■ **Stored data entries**
● ● ● ● ●

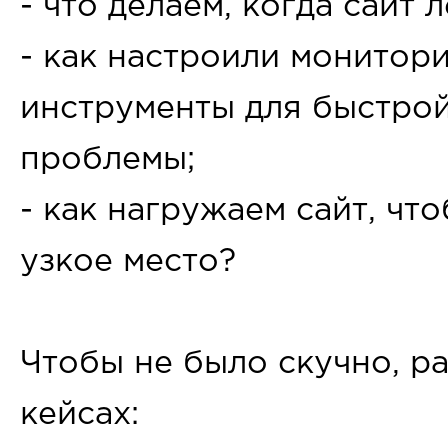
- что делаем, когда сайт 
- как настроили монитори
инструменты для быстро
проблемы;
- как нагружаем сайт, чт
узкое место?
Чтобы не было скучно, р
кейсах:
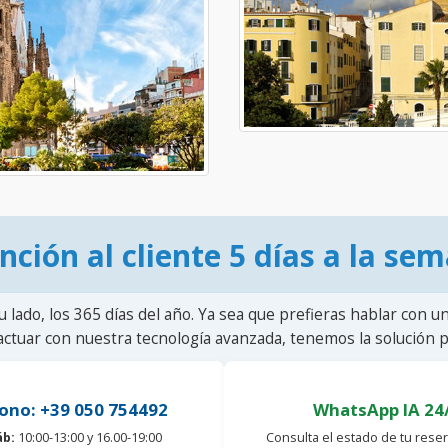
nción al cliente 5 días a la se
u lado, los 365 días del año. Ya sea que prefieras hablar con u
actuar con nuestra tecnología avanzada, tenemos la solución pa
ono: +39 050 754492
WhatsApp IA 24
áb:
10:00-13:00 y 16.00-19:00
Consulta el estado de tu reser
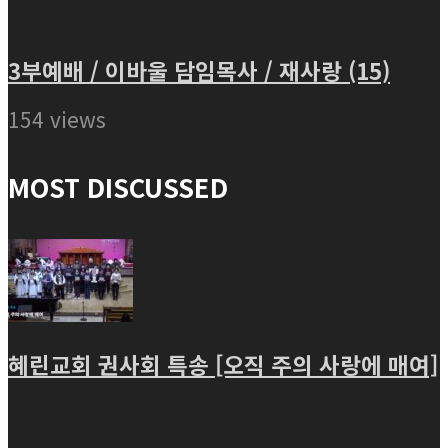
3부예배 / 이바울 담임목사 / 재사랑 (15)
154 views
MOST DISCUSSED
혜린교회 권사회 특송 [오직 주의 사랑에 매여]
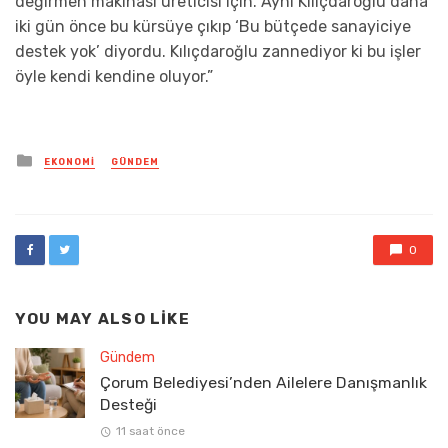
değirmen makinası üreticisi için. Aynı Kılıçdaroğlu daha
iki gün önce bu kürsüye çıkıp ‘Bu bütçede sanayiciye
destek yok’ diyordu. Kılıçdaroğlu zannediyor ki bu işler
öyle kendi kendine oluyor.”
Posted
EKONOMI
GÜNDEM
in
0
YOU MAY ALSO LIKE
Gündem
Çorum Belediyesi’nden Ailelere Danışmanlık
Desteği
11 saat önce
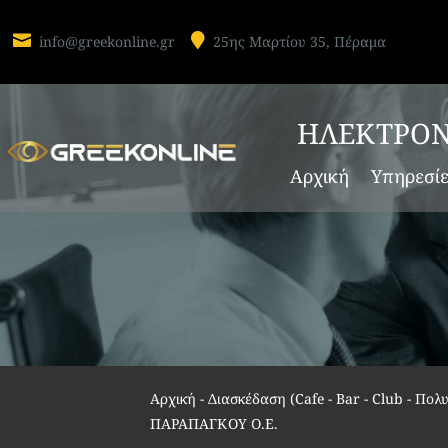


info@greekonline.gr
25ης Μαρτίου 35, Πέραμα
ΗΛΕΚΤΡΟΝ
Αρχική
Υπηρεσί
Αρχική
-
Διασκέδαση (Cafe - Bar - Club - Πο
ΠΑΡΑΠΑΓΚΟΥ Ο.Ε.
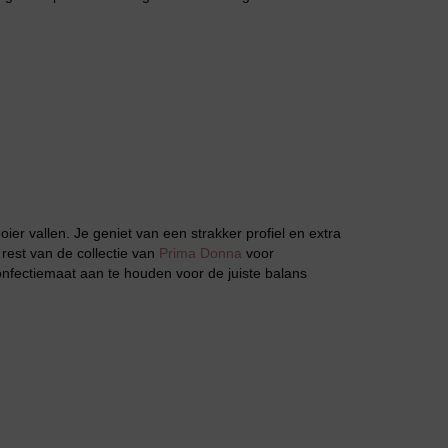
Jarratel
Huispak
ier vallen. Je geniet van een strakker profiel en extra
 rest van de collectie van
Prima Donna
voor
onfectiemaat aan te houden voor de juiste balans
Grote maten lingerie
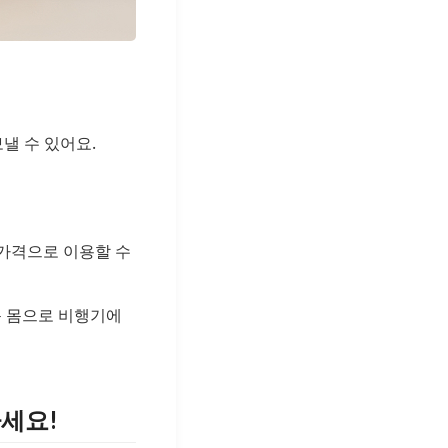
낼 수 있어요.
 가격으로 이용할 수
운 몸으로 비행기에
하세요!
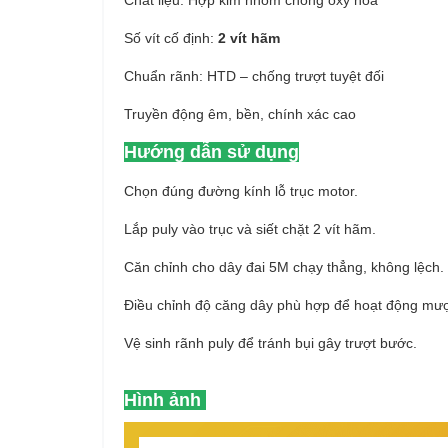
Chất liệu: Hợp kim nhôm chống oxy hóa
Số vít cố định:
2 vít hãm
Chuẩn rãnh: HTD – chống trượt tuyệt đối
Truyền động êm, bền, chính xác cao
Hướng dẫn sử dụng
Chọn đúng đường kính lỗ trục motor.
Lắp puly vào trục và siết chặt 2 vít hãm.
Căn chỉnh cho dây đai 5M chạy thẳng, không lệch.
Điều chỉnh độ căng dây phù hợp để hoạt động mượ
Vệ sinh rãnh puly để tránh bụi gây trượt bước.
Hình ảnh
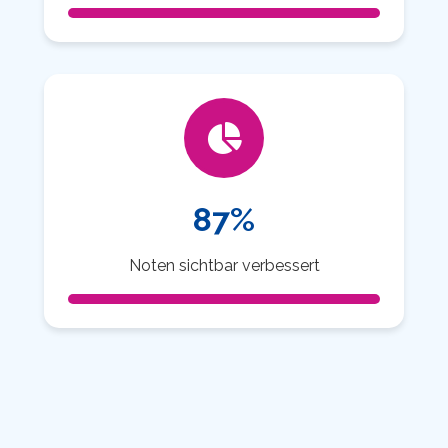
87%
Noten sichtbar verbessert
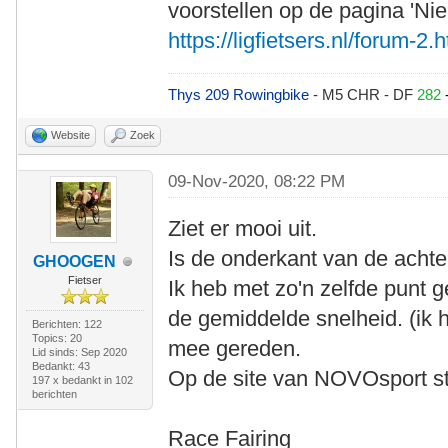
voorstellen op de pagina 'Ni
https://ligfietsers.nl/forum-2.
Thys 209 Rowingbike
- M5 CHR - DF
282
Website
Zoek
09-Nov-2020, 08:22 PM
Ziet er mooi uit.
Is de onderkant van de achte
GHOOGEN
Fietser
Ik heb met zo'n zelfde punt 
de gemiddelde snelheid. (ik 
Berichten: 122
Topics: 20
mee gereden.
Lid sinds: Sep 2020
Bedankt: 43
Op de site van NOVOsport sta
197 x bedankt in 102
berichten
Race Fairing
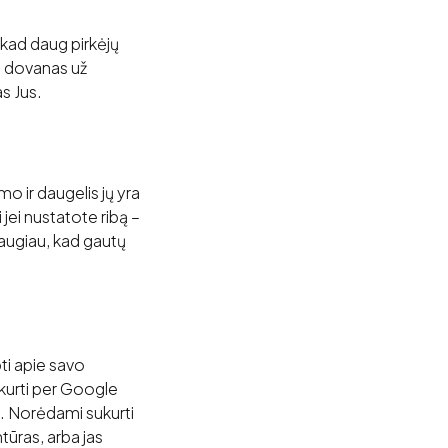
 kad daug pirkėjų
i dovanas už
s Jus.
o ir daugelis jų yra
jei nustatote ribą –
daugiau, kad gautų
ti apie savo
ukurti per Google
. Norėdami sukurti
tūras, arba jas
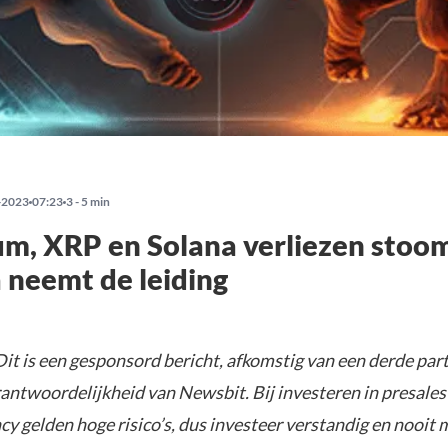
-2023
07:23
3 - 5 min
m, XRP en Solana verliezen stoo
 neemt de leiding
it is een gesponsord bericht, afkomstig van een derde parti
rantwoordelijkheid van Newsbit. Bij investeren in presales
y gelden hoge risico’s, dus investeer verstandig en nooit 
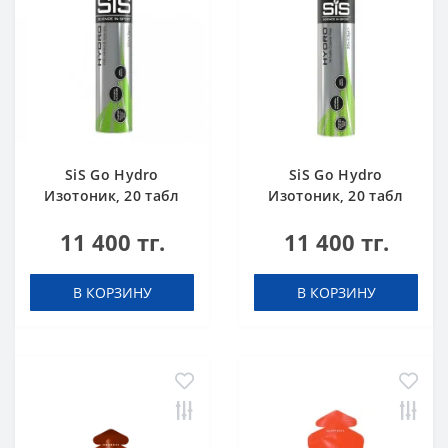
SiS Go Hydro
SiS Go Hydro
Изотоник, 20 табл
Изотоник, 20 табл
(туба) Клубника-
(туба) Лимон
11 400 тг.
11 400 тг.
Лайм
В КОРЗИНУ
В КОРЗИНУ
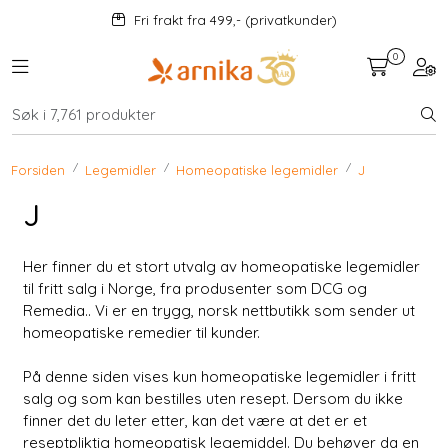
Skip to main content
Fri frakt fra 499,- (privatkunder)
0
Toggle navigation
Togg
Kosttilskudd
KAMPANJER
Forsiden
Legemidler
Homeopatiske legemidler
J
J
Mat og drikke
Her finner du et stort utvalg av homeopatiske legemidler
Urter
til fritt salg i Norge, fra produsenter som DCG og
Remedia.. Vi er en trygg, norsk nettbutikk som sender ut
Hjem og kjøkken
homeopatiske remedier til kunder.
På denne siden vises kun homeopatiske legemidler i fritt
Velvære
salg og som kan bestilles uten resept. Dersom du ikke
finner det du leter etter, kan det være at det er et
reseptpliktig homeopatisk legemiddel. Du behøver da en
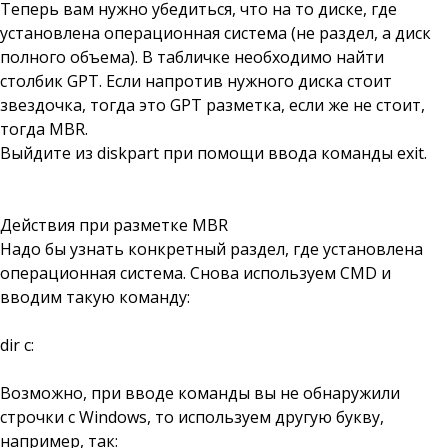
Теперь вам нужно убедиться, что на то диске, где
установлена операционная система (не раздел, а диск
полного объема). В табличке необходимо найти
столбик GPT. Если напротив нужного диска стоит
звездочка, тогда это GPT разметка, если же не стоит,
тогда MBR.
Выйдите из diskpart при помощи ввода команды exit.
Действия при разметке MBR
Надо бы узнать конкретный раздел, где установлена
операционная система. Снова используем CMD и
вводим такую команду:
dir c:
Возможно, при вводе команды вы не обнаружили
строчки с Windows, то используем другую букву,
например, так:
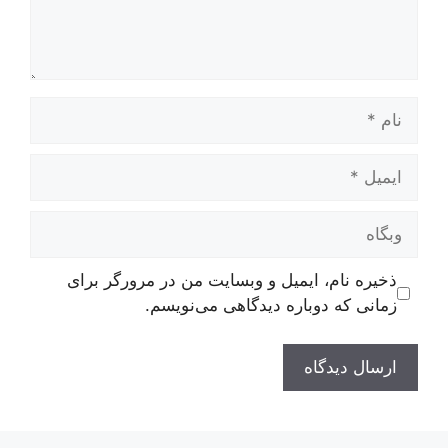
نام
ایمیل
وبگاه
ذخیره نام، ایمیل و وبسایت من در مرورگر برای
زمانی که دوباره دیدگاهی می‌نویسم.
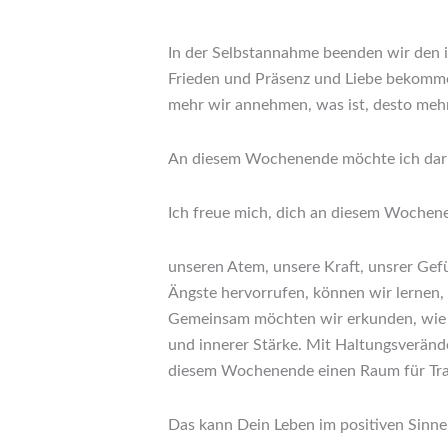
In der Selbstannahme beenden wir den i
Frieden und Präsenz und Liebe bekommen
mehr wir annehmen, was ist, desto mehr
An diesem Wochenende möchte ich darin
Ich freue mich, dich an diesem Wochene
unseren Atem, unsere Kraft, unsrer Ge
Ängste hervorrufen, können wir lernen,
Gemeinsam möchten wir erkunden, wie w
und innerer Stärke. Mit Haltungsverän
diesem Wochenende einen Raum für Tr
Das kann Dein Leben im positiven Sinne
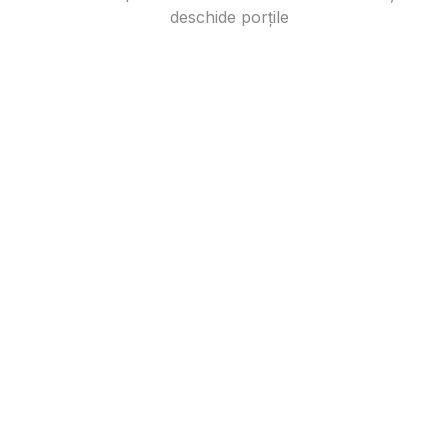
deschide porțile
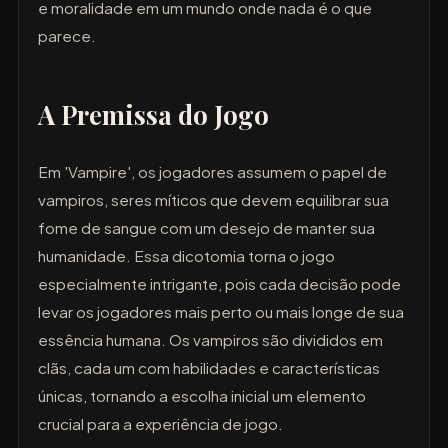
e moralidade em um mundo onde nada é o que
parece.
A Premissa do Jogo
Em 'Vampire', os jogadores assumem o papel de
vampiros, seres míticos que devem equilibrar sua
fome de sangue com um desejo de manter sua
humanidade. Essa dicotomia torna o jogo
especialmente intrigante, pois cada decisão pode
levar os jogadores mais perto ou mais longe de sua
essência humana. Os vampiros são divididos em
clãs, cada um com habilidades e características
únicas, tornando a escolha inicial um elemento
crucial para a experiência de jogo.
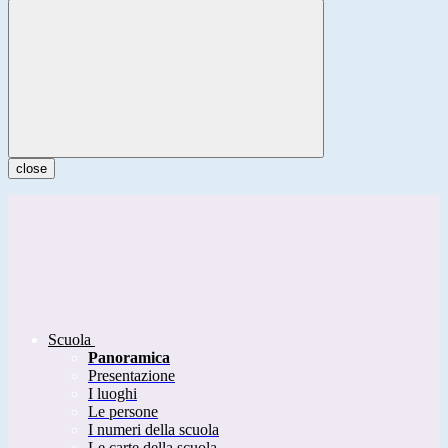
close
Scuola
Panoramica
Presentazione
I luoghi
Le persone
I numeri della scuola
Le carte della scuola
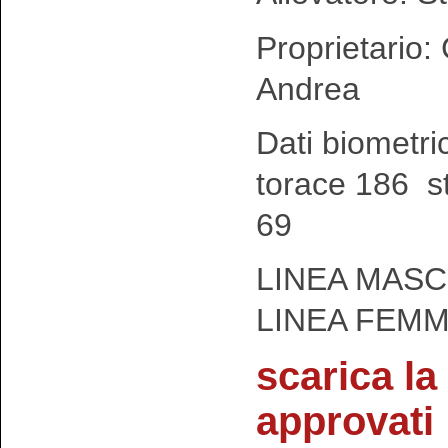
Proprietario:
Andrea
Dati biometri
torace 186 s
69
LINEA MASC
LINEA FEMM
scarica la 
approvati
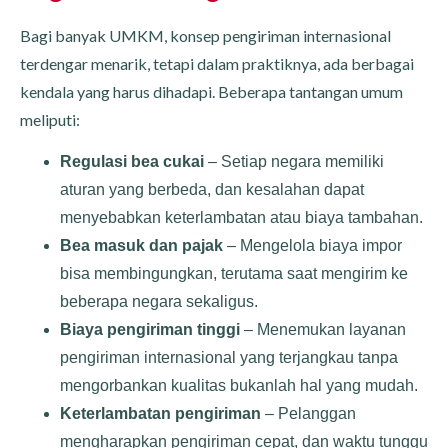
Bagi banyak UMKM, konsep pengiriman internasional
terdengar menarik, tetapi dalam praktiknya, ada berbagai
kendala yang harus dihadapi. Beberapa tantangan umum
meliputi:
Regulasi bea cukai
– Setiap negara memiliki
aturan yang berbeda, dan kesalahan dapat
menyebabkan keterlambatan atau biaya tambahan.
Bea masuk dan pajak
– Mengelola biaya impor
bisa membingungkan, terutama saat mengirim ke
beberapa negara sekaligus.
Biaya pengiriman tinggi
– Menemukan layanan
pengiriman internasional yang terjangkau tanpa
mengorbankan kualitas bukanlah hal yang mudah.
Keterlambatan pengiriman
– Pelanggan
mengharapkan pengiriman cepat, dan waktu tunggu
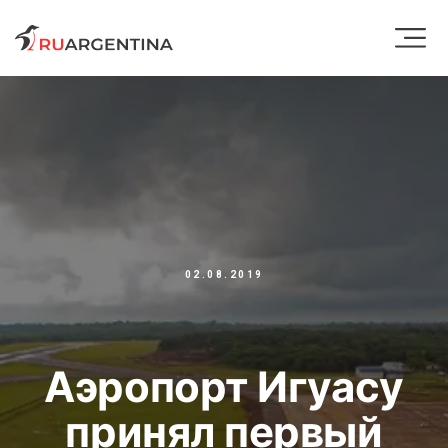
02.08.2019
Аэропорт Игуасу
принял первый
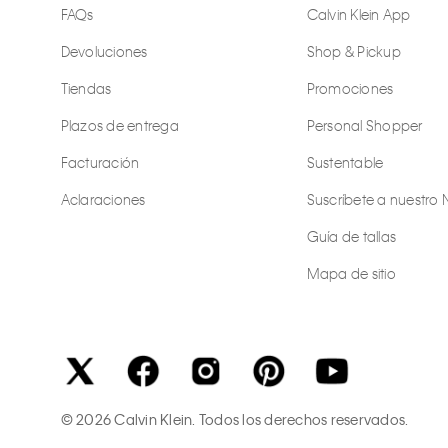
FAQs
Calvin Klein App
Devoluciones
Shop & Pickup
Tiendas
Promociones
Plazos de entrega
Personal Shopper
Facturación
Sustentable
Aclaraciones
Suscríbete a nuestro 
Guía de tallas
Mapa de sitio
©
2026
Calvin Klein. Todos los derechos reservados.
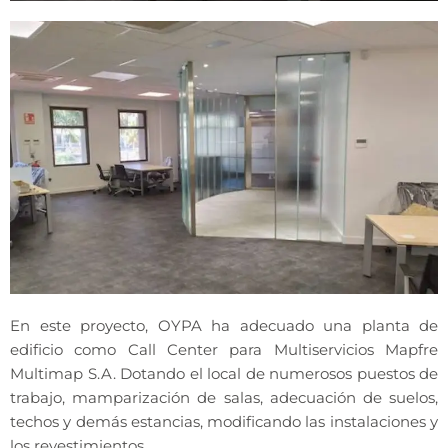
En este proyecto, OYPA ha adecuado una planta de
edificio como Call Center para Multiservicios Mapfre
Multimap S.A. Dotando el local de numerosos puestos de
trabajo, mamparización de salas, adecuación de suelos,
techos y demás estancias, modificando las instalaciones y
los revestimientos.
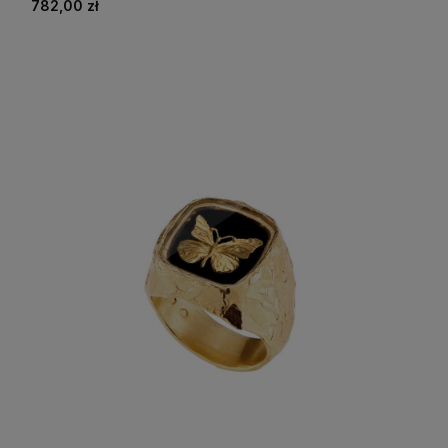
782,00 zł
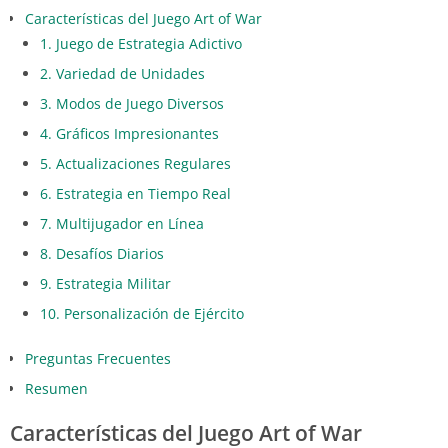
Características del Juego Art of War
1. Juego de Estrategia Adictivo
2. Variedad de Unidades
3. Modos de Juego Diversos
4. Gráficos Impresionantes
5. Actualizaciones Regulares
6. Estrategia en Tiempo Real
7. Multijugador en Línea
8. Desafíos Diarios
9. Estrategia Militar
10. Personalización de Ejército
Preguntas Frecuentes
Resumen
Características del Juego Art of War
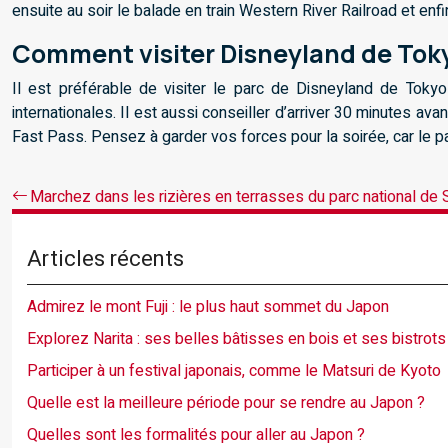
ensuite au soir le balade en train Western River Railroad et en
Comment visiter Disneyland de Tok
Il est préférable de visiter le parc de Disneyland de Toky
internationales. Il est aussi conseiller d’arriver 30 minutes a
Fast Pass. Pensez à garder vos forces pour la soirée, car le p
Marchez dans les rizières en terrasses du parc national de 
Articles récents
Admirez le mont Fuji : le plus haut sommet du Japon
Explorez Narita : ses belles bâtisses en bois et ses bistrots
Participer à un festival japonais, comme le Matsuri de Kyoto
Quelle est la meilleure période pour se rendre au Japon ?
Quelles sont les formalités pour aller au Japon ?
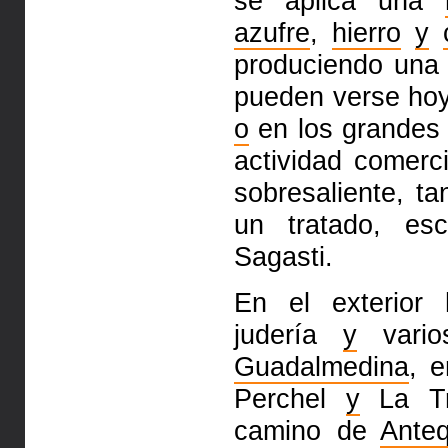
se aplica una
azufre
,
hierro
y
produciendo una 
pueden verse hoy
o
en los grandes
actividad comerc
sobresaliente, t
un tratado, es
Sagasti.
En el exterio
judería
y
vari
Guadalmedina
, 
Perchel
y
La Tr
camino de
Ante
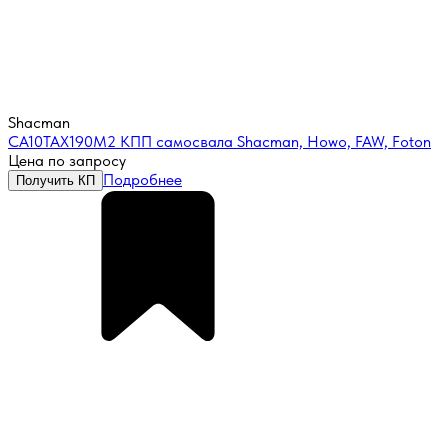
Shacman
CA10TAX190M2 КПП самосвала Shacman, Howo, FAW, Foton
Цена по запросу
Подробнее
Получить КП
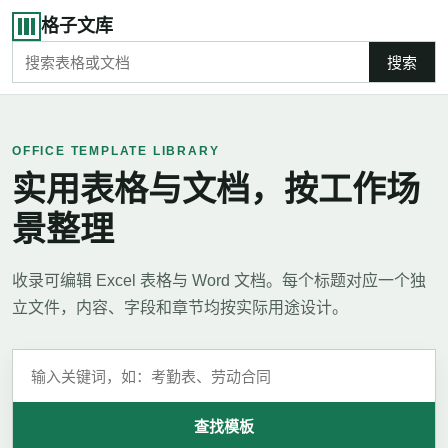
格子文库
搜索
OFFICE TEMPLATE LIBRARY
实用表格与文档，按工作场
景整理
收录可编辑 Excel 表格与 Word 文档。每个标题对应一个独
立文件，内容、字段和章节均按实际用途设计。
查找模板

● ● ● ● ●

■ **Directions**
Look above for the line with "MOST DISCUSSED" and the line with "til fritt salg", then restate exactly those two lines and all lines between them, with no pictures.

■ **Solution for this exercise**
MOST DISCUSSED
혜린교회 권사회 특송 [오직 주의 사랑에 매여]
değirmen makinası üreticisi için. Aynı Kılıçdaroğlu daha
iki gün önce bu kürsüye çıkıp ‘Bu bütçede sanayiciye
destek yok’ diyordu. Kılıçdaroğlu zannediyor ki bu işler
öyle kendi kendine oluyor.”
Posted
EKONOMI
GÜNDEM
in
0
YOU MAY ALSO LIKE
Gündem
Çorum Belediyesi’nden Ailelere Danışmanlık
Desteği
11 saat önce


info@greekonline.gr
25ης Μαρτίου 35, Πέραμα
ΗΛΕΚΤΡΟΝ
Αρχική
Υπηρεσί
Αρχική
-
Διασκέδαση (Cafe - Bar - Club - Πο
ΠΑΡΑΠΑΓΚΟΥ Ο.Ε.
Jarratel
Huispak
ier vallen. Je geniet van een strakker profiel en extra
 rest van de collectie van
Prima Donna
voor
onfectiemaat aan te houden voor de juiste balans
Grote maten lingerie
낼 수 있어요.
 가격으로 이용할 수
운 몸으로 비행기에
하세요!
Chất liệu: Hợp kim nhôm chống oxy hóa
Số vít cố định:
2 vít hãm
Chuẩn rãnh: HTD – chống trượt tuyệt đối
Truyền động êm, bền, chính xác cao
Hướng dẫn sử dụng
Chọn đúng đường kính lỗ trục motor.
Lắp puly vào trục và siết chặt 2 vít hãm.
Căn chỉnh cho dây đai 5M chạy thẳng, không lệch.
Điều chỉnh độ căng dây phù hợp để hoạt động mượ
Vệ sinh rãnh puly để tránh bụi gây trượt bước.
Hình ảnh
87%
Noten sichtbar verbessert
voorstellen op de pagina 'Ni
https://ligfietsers.nl/forum-2.
Thys 209 Rowingbike
- M5 CHR - DF
282
Website
Zoek
09-Nov-2020, 08:22 PM
Ziet er mooi uit.
Is de onderkant van de achte
GHOOGEN
Fietser
Ik heb met zo'n zelfde punt 
de gemiddelde snelheid. (ik 
Berichten: 122
Topics: 20
mee gereden.
Lid sinds: Sep 2020
Bedankt: 43
Op de site van NOVOsport sta
197 x bedankt in 102
berichten
Race Fairing
 kad daug pirkėjų
i dovanas už
s Jus.
o ir daugelis jų yra
jei nustatote ribą –
daugiau, kad gautų
ti apie savo
ukurti per Google
. Norėdami sukurti
tūras, arba jas
-2023
07:23
3 - 5 min
m, XRP en Solana verliezen stoo
 neemt de leiding
it is een gesponsord bericht, afkomstig van een derde parti
rantwoordelijkheid van Newsbit. Bij investeren in presales
y gelden hoge risico’s, dus investeer verstandig en nooit 
SiS Go Hydro
SiS Go Hydro
Изотоник, 20 табл
Изотоник, 20 табл
(туба) Клубника-
(туба) Лимон
11 400 тг.
11 400 тг.
Лайм
В КОРЗИНУ
В КОРЗИНУ
Skip to main content
Fri frakt fra 499,- (privatkunder)
0
Toggle navigation
Togg
Kosttilskudd
KAMPANJER
Forsiden
Legemidler
Homeopatiske legemidler
J
J
Mat og drikke
Her finner du et stort utvalg av homeopatiske legemidler
Urter
til fritt salg i Norge, fra produsenter som DCG og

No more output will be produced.